As I was lying on top of him, I could feel he didn’t move an inch when the truck hit us.  Not one bit.  There was no response at all.  No surprise, no startle reflex, no flinch, no change in expression, and not one sound.  He maintained the same silent demeanor throughout the entire event.

Both vehicles stopped, and the EMT got out and handled everything while I remained with the freshman.  After agreeing to meet the truck driver at the ER to handle the business of the accident, my EMT partner continued the transport.  As we drove away, I leaned forward and, from behind him, gently asked, “What happened?”  He turned his head to look right at me.  His face was tense and stressed as he said, “All I could see were those eyes.  Just those eyes.”  I knew what he meant.  

In the ER, I gave the report and released the patient into the care of the ER staff.  He was unchanged from the time we had left Juniper Hall.  I realized my partner had also been injured in this case and took him off duty.  Then I wrote a medical report about what had happened and had him admitted.   I listed a provisional diagnosis of acute PTSD with hallucinations.  Then, I took our ambulance out of service until they could find a replacement EMT.  I now wish someone would have written one for me.  In about an hour, I had a new EMT partner.

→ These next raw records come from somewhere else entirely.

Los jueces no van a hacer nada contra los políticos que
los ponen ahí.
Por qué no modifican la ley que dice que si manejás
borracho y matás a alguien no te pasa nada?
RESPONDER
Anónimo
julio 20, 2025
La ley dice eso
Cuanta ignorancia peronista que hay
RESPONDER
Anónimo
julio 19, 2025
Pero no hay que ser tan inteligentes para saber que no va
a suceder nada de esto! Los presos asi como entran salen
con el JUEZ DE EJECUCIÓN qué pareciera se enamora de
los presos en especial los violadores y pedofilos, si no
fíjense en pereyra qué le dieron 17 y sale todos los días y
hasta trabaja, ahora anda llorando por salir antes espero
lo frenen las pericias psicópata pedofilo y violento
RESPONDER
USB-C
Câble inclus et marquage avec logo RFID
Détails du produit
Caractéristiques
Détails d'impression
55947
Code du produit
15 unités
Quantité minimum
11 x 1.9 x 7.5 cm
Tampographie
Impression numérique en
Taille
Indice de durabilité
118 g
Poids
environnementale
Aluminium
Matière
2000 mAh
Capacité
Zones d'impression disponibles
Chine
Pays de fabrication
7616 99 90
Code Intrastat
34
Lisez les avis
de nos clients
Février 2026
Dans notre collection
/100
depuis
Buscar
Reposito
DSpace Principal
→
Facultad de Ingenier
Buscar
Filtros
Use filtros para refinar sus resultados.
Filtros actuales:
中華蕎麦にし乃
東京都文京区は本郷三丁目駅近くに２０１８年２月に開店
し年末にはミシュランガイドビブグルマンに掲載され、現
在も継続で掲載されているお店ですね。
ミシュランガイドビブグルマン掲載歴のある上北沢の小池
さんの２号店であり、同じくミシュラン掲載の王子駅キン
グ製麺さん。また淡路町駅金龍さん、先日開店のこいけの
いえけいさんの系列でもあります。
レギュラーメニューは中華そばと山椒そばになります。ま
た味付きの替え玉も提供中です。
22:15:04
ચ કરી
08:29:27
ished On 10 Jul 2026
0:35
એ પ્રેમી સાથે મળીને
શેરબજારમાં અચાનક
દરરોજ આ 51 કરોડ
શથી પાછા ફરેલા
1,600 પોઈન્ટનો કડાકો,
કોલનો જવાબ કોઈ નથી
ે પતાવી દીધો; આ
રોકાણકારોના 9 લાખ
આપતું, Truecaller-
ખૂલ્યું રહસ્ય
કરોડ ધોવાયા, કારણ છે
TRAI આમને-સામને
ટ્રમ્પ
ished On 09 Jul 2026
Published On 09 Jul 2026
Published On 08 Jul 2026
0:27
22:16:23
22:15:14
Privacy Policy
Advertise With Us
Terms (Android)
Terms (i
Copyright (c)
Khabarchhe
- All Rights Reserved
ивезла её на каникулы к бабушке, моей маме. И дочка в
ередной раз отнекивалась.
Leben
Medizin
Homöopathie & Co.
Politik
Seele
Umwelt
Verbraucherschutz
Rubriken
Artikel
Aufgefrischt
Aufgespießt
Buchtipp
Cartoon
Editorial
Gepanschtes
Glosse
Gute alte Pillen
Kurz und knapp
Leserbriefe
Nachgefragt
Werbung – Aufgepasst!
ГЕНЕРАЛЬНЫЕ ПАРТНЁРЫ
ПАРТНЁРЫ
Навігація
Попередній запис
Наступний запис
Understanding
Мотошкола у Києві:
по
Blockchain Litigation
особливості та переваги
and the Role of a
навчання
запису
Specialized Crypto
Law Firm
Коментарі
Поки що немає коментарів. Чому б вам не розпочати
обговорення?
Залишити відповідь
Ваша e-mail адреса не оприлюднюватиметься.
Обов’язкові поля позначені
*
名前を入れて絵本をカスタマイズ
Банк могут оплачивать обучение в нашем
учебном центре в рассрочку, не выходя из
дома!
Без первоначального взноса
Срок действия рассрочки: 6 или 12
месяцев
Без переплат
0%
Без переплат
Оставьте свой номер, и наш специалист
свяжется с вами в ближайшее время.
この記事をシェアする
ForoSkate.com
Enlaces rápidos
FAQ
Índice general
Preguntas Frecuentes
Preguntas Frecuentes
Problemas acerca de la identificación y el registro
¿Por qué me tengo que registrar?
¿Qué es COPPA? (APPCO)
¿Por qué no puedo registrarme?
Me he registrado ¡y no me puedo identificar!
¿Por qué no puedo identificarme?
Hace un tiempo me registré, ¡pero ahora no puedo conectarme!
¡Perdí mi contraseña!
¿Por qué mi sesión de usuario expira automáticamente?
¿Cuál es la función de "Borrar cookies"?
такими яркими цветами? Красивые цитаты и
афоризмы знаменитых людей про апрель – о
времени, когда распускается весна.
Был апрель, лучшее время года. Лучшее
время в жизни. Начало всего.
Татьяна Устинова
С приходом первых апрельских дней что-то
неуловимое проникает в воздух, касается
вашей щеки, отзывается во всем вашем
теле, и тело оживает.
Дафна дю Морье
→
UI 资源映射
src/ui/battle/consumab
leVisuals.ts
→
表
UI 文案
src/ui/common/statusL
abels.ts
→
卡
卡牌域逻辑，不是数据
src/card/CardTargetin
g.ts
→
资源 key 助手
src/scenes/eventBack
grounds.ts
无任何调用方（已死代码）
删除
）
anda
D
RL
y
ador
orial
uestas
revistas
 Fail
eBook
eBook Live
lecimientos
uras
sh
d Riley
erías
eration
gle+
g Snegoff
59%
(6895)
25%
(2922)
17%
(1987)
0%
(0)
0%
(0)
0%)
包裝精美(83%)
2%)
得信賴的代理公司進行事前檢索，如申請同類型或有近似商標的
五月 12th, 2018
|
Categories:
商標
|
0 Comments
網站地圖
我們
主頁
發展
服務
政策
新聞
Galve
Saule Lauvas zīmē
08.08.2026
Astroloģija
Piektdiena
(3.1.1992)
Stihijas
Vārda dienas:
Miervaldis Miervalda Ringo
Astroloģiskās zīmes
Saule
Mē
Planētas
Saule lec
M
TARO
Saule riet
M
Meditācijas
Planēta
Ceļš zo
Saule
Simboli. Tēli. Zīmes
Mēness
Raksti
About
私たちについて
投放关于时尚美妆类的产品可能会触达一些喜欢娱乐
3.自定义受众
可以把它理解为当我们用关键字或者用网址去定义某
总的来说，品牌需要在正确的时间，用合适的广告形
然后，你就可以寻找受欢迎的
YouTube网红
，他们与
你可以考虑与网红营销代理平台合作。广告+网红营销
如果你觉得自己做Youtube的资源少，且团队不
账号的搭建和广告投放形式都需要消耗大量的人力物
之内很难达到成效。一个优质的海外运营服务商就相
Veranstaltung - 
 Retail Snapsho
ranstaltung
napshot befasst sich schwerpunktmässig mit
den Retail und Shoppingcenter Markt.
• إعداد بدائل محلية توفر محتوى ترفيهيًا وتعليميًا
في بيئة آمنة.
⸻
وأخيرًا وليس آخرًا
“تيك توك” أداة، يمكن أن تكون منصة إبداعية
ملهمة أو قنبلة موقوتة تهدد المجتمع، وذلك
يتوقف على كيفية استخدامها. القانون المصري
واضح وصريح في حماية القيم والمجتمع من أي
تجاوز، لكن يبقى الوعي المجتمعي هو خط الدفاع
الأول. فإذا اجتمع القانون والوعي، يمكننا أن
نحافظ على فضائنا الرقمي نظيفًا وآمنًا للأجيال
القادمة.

I should have walked away that night in Reno, Nevada.  I should have admitted myself as a patient.  I should have applied for Social Security Disability for PTSD myself.  I should have parked the ambulance and quit, and walked away.  But like on so many prior occasions, I did none of those. 

A few years before coming to Reno, my partner and I in Hawaii had a call that was also very tragic, as so many were.  After it was over, I asked my senior Paramedic partner, “How are we supposed to handle this stuff?”  He was driving, turned toward me, and said, “We just eat our lunch and get ready for the next one.”

I don’t think I ever got ready for a “next one” like this.